[MATERIAL PROVIDED]:
----
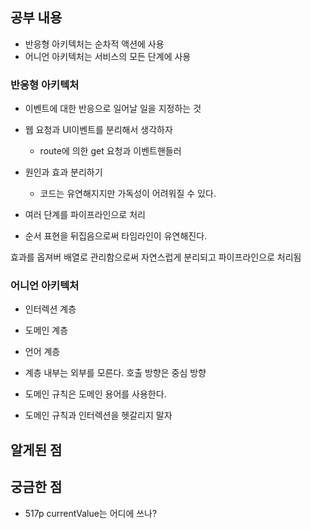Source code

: ## 공부 내용

- 반응형 아키텍처는 순차적 액션에 사용
- 어니언 아키텍처는 서비스의 모든 단계에 사용

### 반응형 아키텍처

- 이벤트에 대한 반응으로 일어날 일을 지정하는 것
- 웹 요청과 UI이벤트를 분리해서 생각하자

  - route에 의한 get 요청과 이벤트핸들러

- 원인과 효과 분리하기
  - 코드는 유연해지지만 가독성이 어려워질 수 있다.
- 여러 단계를 파이프라인으로 처리
- 순서 표현을 뒤집음으로써 타임라인이 유연해진다.

효과를 옵져버 배열로 관리함으로써 자연스럽게 분리되고 파이프라인으로 처리됨

### 어니언 아키텍처

- 인터렉션 계층
- 도메인 계층
- 언어 계층

- 계층 내부는 외부를 모른다. 호출 방향은 중심 방향
- 도메인 규칙은 도메인 용어를 사용한다.
- 도메인 규칙과 인터렉션을 헷갈리지 말자

## 알게된 점

## 궁금한 점

- 517p currentValue는 어디에 쓰나?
----
[WORK INSTRUCTIONS]: Report how many of the lines above contain the string "파이프라인으로", treating case as significant, and give only the number.

[RESULT OF THIS TASK]: 2